It has been more than six years since Camas City Council members approved an agreement designed to guide future development in “North Shore,” a nearly 800-acre swath of land that extends to Camas’ northern city limits and is bordered by Lacamas Lake, Northeast 232nd Avenue and Everett Street.

Planning for the North Shore began in the early 2000s, after members of the Mills and Johnston families — who owned hundreds of acres in the North Shore area — started talking about their desire to see the area, then home to dairy farms and forests, converted into a mixed-use community where residential neighborhoods commingled with business parks and open spaces.

In 2008, the city of Camas annexed the rural properties into its inventory of urban land.

In 2013, city officials designated zones for the North Shore that were to include 314 acres for an industrial business park development, 100 acres for multifamily housing, 40 acres for single-family housing and nearly 6 acres for community commercial uses.

The first zoning only included 4 acres for open space near Lacamas Lake, but city leaders have since acquired 100 acres to conserve as forested land and natural space and create a multi-use trail that will someday circle Lacamas Lake.

That and other land acquisitions since the zoning decisions in 2013 mean city leaders need to reconfigure their overhead view of the area, said Camas Senior Planner Sarah Fox.

“Back in 2010 and 2013, the property owners still weren’t too sure what they were planning to do, but now, several have sold their land to the city,” Fox said.

The sale included about 40 acres of North Shore land that city leaders had earmarked for residential development, but that will now become part of the city’s planned trail network around the lake and greenspace protected for future generations.

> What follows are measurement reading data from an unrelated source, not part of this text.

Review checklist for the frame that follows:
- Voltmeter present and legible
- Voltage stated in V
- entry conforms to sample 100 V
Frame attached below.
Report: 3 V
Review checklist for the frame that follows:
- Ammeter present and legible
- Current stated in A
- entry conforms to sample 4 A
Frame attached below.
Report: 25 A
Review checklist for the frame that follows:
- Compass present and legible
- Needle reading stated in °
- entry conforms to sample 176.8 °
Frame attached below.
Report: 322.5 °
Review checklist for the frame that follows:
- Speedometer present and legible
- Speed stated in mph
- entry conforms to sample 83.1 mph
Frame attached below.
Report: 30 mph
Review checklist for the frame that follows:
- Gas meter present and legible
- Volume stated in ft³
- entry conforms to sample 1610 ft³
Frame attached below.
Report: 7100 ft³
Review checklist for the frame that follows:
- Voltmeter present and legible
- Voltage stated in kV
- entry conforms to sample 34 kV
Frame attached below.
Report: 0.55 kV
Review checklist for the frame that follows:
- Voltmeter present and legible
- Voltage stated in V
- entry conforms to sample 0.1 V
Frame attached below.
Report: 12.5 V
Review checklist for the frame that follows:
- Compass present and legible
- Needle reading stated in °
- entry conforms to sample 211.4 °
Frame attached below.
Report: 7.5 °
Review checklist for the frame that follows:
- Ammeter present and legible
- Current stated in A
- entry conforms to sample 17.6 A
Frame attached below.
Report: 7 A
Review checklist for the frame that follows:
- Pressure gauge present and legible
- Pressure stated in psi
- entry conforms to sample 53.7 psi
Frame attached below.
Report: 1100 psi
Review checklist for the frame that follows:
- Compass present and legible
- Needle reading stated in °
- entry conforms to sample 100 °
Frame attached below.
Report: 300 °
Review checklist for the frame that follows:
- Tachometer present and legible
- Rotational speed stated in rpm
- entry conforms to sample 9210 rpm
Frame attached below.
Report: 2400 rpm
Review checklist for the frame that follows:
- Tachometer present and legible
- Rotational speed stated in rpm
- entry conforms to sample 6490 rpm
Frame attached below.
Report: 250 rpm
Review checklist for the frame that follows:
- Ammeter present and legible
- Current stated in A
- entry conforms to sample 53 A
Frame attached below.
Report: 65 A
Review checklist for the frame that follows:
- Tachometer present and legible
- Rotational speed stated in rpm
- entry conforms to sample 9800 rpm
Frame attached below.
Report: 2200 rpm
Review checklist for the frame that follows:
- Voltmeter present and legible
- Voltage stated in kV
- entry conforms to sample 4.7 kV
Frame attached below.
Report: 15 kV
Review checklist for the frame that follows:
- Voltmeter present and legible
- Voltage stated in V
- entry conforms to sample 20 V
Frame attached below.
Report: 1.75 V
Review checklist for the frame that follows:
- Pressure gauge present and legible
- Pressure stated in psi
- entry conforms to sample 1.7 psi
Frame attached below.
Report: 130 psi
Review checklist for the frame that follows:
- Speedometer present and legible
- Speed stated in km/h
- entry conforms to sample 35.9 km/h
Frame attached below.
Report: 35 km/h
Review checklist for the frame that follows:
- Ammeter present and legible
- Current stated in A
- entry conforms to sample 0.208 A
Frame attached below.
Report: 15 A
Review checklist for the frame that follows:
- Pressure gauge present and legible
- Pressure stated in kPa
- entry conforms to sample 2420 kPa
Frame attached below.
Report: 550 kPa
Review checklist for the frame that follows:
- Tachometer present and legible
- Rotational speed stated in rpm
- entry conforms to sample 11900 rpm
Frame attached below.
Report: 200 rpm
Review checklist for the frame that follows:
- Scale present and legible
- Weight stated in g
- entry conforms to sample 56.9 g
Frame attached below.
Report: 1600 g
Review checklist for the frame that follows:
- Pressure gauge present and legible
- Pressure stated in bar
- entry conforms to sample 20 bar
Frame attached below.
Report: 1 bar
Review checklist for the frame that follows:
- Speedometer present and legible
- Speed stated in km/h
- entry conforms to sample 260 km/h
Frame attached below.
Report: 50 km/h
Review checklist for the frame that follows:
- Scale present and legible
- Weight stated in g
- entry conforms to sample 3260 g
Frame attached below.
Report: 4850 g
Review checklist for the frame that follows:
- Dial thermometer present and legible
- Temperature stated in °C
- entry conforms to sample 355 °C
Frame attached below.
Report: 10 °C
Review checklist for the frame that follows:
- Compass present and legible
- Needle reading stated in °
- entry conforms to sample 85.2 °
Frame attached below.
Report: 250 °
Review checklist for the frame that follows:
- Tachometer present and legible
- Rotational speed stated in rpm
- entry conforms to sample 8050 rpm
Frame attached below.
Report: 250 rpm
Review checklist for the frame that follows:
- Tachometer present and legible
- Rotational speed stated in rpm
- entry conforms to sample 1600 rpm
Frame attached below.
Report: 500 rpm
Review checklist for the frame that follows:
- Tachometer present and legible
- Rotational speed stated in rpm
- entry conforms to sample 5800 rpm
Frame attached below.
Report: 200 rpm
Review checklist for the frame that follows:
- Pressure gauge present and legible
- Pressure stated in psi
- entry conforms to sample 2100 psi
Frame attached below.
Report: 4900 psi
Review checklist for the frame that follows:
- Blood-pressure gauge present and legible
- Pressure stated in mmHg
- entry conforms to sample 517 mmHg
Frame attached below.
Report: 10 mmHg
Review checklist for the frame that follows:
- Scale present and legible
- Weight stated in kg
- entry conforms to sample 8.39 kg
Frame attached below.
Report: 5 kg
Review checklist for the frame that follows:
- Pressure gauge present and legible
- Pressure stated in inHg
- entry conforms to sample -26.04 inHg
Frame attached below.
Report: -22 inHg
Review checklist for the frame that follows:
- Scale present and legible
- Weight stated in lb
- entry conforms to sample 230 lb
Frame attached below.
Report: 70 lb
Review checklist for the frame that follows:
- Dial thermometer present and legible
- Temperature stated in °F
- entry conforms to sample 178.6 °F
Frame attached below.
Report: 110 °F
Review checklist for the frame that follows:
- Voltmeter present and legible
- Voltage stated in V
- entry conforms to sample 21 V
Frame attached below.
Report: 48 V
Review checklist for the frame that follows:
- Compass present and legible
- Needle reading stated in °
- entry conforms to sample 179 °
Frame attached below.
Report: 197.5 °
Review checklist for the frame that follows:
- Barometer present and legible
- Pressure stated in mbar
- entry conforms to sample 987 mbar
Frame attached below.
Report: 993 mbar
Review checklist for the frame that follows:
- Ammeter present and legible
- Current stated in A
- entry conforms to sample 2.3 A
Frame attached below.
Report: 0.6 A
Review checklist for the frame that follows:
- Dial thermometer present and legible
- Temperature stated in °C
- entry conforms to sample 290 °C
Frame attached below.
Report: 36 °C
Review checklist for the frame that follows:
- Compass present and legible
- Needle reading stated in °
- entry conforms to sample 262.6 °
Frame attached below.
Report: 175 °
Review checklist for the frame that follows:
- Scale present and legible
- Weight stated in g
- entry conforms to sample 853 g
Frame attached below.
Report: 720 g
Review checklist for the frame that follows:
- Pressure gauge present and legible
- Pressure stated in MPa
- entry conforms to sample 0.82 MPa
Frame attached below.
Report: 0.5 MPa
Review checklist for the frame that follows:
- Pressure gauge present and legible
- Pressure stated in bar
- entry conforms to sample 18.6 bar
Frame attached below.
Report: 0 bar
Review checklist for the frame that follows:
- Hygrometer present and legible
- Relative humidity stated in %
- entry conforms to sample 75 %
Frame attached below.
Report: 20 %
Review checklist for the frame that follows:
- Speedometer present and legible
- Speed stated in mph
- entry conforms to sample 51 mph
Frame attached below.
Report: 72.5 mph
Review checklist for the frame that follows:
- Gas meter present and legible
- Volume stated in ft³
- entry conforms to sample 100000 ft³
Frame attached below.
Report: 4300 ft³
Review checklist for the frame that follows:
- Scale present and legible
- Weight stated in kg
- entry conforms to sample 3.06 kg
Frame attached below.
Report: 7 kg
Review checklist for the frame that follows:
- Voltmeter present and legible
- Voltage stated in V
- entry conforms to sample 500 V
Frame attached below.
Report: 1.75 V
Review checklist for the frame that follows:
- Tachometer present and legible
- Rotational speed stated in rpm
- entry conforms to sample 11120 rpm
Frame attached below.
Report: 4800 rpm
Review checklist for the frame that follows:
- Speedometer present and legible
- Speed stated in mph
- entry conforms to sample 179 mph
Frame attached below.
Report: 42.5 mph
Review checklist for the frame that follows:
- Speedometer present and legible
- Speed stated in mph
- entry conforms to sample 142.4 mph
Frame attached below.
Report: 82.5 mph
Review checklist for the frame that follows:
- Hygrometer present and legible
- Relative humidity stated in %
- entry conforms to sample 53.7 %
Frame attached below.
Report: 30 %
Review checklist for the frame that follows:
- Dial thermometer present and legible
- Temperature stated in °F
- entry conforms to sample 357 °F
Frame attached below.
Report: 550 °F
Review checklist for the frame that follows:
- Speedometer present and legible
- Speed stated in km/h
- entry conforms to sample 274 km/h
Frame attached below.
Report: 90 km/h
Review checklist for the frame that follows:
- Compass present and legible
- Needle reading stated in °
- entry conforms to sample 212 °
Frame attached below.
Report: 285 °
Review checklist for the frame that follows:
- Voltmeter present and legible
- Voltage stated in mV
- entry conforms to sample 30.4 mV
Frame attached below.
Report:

“The continuous trail network is no longer just a vision,” Fox said. “This is happening.”

And now that the city owns several “major pieces of land” in the North Shore, which city leaders plan to protect from residential and commercial development, city officials have reached out to the community to see what Camas residents want to see in the North Shore.

The city started its outreach efforts in September 2019, posing questions to the community on social media sites, creating a “frequently asked questions” document for people to access online and interviewing property owners and community leaders throughout the fall.

On Nov. 21, the city held a community forum to discuss the North Shore and explain what subarea planning entails.

The city does not have to plan the area at such a detailed level. As Fox recently told the Post-Record, the zoning designations in North Shore that city leaders passed in 2013 mean the area could be developed by private housing and commercial developers. In fact, some businesses have expressed interest in siting in North Shore already, Fox said. If city leaders decide to go into “phase two” of the subarea planning, the city could develop a more detailed set of planning guidelines for the North Shore that are based on the values community members express during this “phase one” outreach.

Community members will have another chance to weigh in on some of those ideas for the North Shore at the city’s visioning workshop on Feb. 4. The workshop will include a report of information the city has gathered through its public outreach efforts and give participants a chance to engage in a group activity that helps map the future of the North Shore.